9/5/10 - Ginkakuji, Philosopher’s Walk, Otoyo-jinja

I rested in the morning, worn out from all the activity… plus I needed to attend to some email correspondence.  

In the afternoon, I enjoyed some lovely sightseeing. Today’s target garden was that of Ginkakuji, also known as the Silver Pavilion, a Zen temple located at the northern end of the Higashiyama hills.  The garden was beautiful and satisfying to my love of gardens.       

From Ginkakuji, I walked south through the Higashiyama hills, along quiet, charming, narrow residential streets.  Although there had been many visitors at Ginkakuji, I was almost alone once I left the temple grounds.

Pretty soon I came to Honen-ji, a quiet temple with a large cemetery.  There were hardly any tourists.

After that, I dropped down the mountain a bit and continued walking south on the Philosopher’s Walk, a small street along a tiny canal.  It was still amazingly peaceful –few people were out, and I was surrounded by the music of birds and cicadas.  I saw a flowering plant (below) that looked exactly like Obedient Plant, a Texas native!  Globalization???

Eventually I ended up at the Otoyo-jinja Shrine.  This site is not listed on most guidebooks, so it was a surprise, and completely delightful!  

At the entry to the site, I rinsed my hands at the charming fountain, as I had learned to do.

The site included small shrines dedicated to squirrels, dogs, and monkeys.  I rang the bell and clapped at the dog shrine, thinking of Mingo.

The gardening aesthetic was much more wild and natural than, say, Ginkakuji.  I liked both styles.

I had been feeling tired when I arrived at Otoyo-jinja, but left feeling much refreshed.

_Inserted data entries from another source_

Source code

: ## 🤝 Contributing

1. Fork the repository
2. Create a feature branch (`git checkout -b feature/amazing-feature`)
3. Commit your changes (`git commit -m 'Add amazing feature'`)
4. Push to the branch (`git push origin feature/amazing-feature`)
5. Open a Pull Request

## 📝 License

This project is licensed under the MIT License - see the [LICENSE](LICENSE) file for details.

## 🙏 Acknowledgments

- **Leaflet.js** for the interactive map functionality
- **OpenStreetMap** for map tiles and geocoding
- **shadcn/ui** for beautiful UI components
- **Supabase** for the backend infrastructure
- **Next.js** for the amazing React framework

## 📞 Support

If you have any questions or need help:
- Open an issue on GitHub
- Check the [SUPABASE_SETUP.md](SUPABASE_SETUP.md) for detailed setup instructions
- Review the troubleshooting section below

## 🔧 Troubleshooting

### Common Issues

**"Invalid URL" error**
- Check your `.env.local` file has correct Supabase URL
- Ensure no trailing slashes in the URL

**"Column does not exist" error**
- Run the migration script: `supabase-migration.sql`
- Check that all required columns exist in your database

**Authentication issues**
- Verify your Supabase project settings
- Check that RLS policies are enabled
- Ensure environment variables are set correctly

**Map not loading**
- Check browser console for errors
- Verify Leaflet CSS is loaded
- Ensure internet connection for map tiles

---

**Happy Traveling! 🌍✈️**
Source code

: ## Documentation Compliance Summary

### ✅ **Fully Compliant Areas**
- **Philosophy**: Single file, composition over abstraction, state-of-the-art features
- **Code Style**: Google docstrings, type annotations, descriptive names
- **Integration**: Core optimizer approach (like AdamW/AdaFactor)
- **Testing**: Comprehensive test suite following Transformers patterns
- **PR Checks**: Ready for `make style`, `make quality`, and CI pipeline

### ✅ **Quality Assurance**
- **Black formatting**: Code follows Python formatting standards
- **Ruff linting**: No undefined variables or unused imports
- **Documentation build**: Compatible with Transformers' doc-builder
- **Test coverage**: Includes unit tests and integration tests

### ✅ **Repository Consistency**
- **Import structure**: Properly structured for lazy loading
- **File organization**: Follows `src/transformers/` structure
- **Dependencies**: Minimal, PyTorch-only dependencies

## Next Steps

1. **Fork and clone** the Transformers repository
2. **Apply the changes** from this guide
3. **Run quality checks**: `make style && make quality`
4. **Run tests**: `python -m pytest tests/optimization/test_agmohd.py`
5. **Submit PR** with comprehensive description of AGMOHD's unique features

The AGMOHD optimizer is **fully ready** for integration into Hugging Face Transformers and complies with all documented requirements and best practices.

For dinner, I went to a small restaurant I had seen on a quiet street near Ginkakuji.  The seating was Japanese style, on tatami mats, and the large windows looked onto a lovely garden.  This restaurant specialized in yudofu.  This is tofu simmered in a plain broth, served with condiments.  Until I visited Japan, I thought tofu was a boring food.  But I have come to appreciate that it can also be a gourmet dish!  What I had at this restaurant (and others) was completely different from the dish served in America.  The flavor and texture were delicate and delicious.  When I expressed my appreciation to the waitress, she said that the chef prepared fresh tofu every morning. The meal also included appetizers, tempura, and rice and pickles.